Before you started your business did you have a business plan?
No, for various reasons. With the type of business I set up, I learnt as I go, which you can do in Social Media as it changes so much. It was more important to me that I retain the flexibility of not planning in advance what I was going to do so that I could change with the market. Now that I know what it is I want to do and we are more stable as a business, I’m sitting down to do a business plan. We do business plans for clients in my new company, so I do see the value it brings to them and I would recommend it.

Where did you get the capital to start? Was it easy to get funding?
I started my business with next to no money. It started with doing websites on an ad-hoc/word of mouth basis for people I knew through my last job. I soon began to do about 3 or 4 a month, which provided enough income to sustain me. The capital I had for my business was gained through my own hard work. At the time I considered potentially applying for funding or a loan, but now looking back I’m glad I didn’t, as my business is mine and the challenges have made me stronger and able to help other start-ups to do the same.

How long have you been in business and what are the key challenges you have faced? I’ve been in business for 2.5 years now. The key challenges were many! Most notably I had a situation where I allowed someone not to sign a contract before I did work for her, resulting in her owing me £7000 for the work done and refusing to pay – so I had to write it off! I also lost my previous business (which I had as a sole trader) when someone registered the business name as a limited company and had a similar website/domain name and services! My top 2 tips for any business owner would be: ALWAYS get a contract signed before you do work and protect your company name as best you can.

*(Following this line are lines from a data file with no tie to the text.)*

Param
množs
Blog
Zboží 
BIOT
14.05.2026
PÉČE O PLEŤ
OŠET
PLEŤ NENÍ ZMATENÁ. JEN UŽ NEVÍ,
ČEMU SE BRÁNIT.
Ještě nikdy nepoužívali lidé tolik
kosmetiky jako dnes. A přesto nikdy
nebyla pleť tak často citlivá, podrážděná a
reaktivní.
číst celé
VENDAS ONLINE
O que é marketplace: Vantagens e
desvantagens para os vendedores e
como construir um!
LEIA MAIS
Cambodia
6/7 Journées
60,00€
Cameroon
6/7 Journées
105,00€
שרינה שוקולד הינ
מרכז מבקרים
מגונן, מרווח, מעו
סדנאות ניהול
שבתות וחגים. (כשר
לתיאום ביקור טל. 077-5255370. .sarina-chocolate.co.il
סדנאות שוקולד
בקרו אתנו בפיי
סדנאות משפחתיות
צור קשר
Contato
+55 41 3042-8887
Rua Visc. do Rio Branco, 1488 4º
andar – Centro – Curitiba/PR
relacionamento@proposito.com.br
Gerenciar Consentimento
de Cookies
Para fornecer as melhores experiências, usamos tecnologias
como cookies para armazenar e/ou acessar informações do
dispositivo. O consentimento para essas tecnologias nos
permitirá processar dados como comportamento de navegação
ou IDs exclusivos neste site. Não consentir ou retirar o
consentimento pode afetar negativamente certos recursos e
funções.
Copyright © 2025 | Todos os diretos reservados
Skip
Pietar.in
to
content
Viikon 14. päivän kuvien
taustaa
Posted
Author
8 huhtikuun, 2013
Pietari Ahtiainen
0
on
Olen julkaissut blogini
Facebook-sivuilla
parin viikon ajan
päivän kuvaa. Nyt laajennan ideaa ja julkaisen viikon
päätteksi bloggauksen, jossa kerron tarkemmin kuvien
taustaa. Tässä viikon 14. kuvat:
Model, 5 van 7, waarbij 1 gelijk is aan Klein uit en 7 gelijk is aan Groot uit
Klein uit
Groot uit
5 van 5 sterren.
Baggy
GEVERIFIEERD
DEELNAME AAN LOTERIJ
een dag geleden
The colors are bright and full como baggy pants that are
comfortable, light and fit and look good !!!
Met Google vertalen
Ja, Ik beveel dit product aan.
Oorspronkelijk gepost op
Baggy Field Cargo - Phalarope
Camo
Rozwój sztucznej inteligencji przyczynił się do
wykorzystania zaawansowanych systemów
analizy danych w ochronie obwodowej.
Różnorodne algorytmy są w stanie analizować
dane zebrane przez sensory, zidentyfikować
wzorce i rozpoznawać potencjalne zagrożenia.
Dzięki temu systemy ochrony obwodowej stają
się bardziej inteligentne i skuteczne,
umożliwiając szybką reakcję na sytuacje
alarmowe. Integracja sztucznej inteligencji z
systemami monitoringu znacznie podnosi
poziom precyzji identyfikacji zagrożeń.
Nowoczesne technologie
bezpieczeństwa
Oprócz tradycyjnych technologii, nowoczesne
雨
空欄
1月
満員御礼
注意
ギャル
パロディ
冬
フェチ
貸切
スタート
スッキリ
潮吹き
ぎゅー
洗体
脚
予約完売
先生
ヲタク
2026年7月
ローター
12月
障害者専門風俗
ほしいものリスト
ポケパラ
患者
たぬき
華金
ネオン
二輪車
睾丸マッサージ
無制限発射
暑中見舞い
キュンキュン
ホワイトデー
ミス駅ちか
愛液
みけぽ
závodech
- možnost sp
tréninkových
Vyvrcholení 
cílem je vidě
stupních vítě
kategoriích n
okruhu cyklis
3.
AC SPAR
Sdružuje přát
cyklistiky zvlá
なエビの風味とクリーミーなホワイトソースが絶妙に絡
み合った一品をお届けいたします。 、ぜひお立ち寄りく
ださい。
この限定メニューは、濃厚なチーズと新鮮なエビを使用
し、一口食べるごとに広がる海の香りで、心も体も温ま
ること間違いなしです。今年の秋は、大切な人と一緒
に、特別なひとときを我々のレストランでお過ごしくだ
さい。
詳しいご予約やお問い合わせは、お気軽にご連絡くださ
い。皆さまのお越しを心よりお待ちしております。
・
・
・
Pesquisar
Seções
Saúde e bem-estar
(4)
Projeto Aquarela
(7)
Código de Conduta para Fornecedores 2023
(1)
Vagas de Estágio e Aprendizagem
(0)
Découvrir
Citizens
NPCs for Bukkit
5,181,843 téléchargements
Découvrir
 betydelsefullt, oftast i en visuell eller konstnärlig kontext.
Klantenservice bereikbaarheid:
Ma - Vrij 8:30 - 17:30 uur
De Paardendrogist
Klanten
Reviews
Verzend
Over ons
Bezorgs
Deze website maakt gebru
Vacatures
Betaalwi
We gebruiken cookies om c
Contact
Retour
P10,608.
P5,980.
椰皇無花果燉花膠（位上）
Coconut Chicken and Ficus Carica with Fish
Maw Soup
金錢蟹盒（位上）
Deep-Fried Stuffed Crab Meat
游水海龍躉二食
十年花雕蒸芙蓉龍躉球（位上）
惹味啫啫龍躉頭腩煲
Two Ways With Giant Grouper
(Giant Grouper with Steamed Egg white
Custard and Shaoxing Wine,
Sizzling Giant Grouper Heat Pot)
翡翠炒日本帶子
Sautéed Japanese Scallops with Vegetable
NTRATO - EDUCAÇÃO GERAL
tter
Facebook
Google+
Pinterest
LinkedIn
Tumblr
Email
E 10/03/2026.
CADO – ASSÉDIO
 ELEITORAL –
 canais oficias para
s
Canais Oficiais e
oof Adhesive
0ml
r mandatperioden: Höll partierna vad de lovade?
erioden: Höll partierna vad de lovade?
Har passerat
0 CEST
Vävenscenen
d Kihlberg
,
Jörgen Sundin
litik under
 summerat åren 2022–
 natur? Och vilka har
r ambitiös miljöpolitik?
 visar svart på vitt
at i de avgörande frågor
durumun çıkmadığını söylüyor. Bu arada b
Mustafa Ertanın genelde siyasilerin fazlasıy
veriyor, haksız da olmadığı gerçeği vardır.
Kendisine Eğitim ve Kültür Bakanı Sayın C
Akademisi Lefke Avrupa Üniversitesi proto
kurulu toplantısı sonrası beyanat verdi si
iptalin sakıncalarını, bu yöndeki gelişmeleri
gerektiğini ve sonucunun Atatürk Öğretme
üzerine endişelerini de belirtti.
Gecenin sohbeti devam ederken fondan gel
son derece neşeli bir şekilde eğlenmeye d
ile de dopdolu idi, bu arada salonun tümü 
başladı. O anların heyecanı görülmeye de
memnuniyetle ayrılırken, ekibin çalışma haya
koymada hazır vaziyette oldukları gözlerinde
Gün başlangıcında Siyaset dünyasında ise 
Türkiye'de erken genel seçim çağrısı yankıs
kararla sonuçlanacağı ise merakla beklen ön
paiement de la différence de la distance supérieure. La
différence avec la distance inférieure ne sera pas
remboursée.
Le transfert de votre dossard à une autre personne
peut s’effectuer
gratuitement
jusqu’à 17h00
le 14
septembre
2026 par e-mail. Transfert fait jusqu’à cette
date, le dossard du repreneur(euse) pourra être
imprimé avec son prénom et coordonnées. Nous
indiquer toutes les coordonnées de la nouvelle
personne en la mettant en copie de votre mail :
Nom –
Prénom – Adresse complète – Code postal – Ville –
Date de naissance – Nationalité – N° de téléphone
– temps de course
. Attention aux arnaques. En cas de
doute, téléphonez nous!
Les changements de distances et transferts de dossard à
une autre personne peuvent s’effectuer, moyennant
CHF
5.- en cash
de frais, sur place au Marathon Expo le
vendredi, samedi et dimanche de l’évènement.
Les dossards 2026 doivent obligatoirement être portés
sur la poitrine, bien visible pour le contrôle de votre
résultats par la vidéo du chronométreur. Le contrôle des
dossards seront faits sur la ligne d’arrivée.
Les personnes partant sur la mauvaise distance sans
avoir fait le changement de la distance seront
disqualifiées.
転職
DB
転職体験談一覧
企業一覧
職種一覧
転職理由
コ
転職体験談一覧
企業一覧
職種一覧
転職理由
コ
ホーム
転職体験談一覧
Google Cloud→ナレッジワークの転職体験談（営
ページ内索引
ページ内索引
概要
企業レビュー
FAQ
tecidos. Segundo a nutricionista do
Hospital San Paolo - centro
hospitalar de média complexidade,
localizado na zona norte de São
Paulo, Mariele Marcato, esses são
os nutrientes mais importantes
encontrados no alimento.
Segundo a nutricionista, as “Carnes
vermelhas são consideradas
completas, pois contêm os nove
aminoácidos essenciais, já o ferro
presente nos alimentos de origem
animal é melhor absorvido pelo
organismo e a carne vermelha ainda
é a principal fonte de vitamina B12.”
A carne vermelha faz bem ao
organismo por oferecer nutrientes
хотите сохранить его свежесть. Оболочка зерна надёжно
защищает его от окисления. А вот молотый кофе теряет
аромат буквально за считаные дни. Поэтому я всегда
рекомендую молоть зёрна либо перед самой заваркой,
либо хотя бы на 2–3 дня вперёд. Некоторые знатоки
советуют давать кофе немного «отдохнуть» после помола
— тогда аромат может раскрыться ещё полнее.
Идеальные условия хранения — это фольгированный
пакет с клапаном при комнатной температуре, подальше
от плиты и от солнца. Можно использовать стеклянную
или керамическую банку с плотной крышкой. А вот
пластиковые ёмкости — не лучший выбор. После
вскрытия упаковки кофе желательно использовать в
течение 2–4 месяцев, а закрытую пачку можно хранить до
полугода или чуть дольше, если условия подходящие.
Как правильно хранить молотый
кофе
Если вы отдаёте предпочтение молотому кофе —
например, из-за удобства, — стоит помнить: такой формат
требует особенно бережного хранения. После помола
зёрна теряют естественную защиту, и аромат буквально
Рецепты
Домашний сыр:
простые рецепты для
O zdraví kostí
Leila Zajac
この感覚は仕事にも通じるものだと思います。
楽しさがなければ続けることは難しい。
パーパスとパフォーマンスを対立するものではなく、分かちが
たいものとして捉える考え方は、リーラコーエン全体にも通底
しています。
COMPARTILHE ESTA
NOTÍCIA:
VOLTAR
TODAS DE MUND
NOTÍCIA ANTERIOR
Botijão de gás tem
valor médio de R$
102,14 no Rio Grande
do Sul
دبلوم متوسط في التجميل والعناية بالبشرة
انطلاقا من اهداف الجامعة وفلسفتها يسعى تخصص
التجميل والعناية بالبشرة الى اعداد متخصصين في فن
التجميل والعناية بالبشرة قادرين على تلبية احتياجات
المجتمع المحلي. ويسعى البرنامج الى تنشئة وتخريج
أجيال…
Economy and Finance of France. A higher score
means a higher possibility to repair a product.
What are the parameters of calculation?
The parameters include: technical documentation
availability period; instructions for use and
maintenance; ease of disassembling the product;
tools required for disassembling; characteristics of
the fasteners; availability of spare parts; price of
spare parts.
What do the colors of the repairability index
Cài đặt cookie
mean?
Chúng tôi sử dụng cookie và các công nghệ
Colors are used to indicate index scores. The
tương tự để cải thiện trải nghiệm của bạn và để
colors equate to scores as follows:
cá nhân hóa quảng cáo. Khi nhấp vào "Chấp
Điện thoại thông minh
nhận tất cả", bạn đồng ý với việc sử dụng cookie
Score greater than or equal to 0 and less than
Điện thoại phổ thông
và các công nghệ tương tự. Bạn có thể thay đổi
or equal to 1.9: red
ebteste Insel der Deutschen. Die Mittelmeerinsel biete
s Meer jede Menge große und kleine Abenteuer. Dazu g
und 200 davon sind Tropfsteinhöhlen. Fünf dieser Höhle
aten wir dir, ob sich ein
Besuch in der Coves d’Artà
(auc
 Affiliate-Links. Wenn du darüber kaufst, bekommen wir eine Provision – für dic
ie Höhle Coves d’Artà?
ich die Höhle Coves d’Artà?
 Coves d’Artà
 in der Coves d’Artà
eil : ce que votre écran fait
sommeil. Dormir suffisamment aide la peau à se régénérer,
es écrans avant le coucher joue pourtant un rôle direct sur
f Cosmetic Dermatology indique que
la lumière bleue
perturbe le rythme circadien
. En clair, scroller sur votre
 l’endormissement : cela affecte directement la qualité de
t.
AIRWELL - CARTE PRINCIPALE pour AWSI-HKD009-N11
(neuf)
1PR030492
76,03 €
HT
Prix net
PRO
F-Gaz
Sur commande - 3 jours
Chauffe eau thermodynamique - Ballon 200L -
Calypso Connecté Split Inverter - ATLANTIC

What’s the most important part about running a business?
Definitely persistence and belief in yourself, tenacity, persevering past the point of giving up, learning as much as you can from other people who have done it before, being clear on what you want to achieve, managing your finances, looking after your clients and taking time out every now and then for a duvet day too!

What’s your approach to cash flow?
One of my weaknesses was understanding the numbers and cashflow of a business, so at the start I was living hand to payment and client to client, however, now I’m more focused so my approach is different. I understand that cash is king, so I try to make sure that I have enough of it for unexpected emergencies, I pay staff first, use my credit card for the big things, try to focus my spending on what I absolutely need (although I have a weakness for stationery!), manage income and outgoings, and I make sure that I now save 10% of everything I earn every month, without fail.

What advice would you give someone thinking of starting his or her own business?
Things I wish I’d known before starting and learning the hard way: understanding the numbers in a business, marketing ideas and making sure the proper paperwork, like contracts, are in place! My advice would also be to work towards delegation of the things in your business that take up more time than you have time to do them, use social media to raise your profile and connect with your target market, attend as much free training as you can get initially, and always follow up with people!